Chebyshev systems and Sturm oscillation theory for discrete polynomials

TL;DR

This paper extends classical approximation and oscillation theorems to discrete functions, establishing Chebyshev systems and Sturm oscillation results for discrete polynomials, with applications to orthogonal polynomials and spectral gap problems.

Contribution

It introduces discrete analogues of Chebyshev's alternation theorem and Sturm's oscillation theorem, and applies these to orthogonal polynomials and extremal problems.

Findings

Discrete Chebyshev systems characterized by alternance sets.

Number of zeros of discrete polynomials bounded by indices, confirming Sturm's theory.

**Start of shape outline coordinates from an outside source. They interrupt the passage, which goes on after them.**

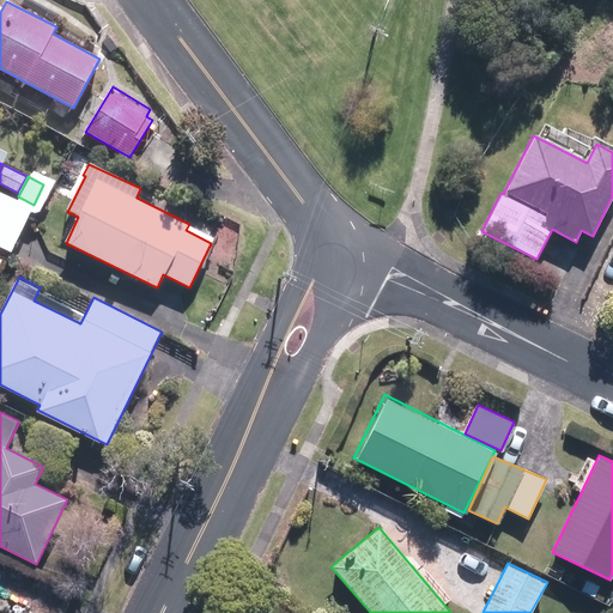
All buildings are outlined.
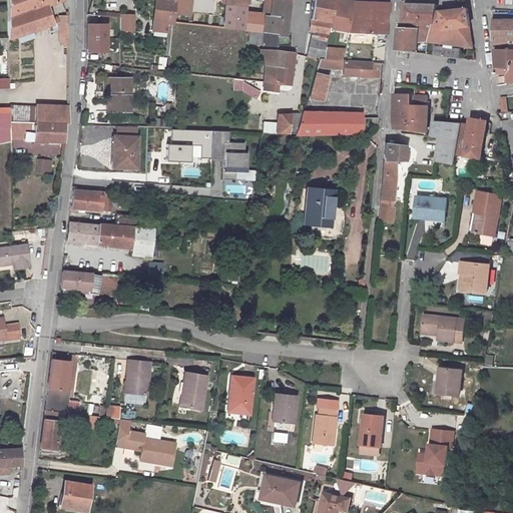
[(46,23),(42,7),(61,0),(8,0),(9,39),(47,26),(46,23)]
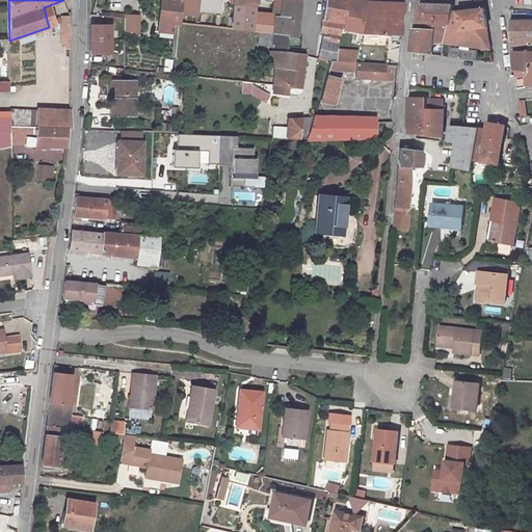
[(179,24),(181,4),(181,1),(174,0),(161,0),(159,21),(179,24)]
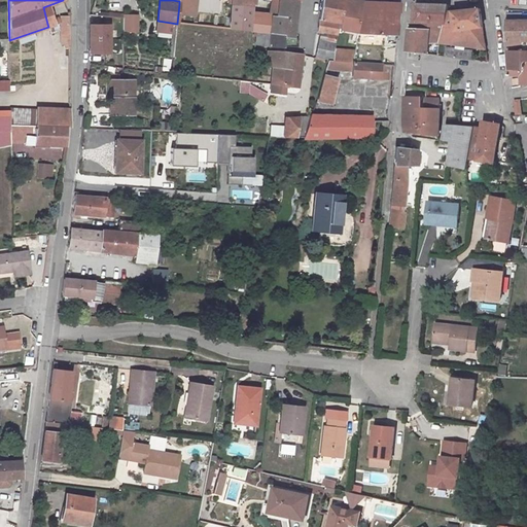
[(283,35),(271,33),(257,32),(256,43),(268,45),(296,44),(297,36),(293,36),(297,0),(278,0),(276,15),(286,18),(283,35)]
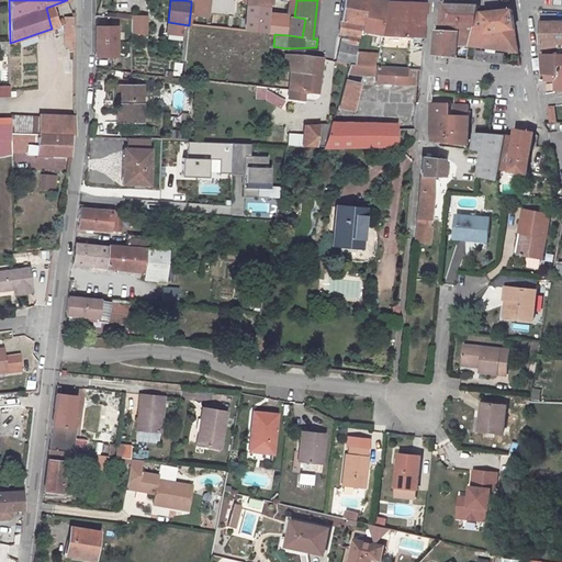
[(296,0),(289,0),(287,15),(292,17),(294,17),(296,0)]
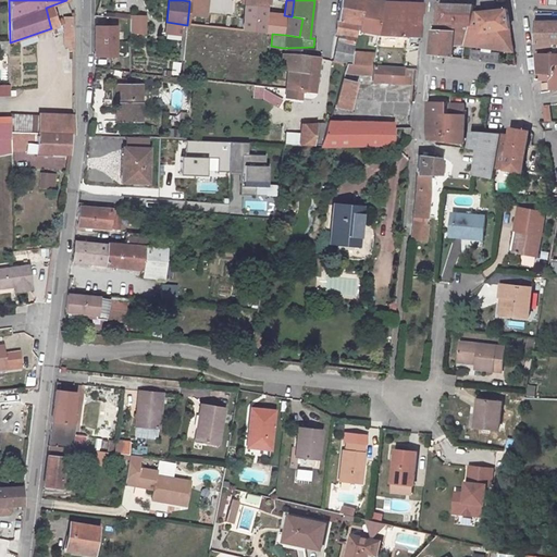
[(341,44),(336,42),(333,61),(348,64),(351,65),(355,51),(359,31),(364,0),(363,0),(341,0),(335,35),(342,37),(341,44)]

Monotonicity of Fourier coefficients in orthogonal polynomials with removed zeros.

Abstract

We prove an analogue of Chebyshev's alternation theorem for linearly independent discrete functions $\Phi_n=\{\varphi_k\}_{k=1}^n$ on the interval $[0,q]_{\mathbb{Z}}=[0,q]\cap \mathbb{Z}$. In particular, we establish that the polynomial of best uniform approximation of a discrete function $f$ admits a Chebyshev alternance set of length $n+1$ if and only if $\Phi_n$ is a Chebyshev $T_{\mathbb{Z}}$-system. Also, we obtain a discrete version of Sturm's oscillation theorem, according to which the number of discrete zeros of the polynomial $\sum_{k=m}^{n}a_k\varphi_k$ is no less than $m-1$ and no more than $n-1$. This implies that $\Phi_n$ is a $T_{\mathbb{Z}}$-system and a discrete Sturm-Hurwitz spectral gap theorem is valid. As applications, we study the orthogonal polynomials with removed largest zeros. We establish the monotonicity property of coefficients in the Fourier expansions of such polynomials, thereby strengthening the results of H. Cohn and A. Kumar. We apply this to solve a Yudin-type extremal problem for polynomials with spectral gap.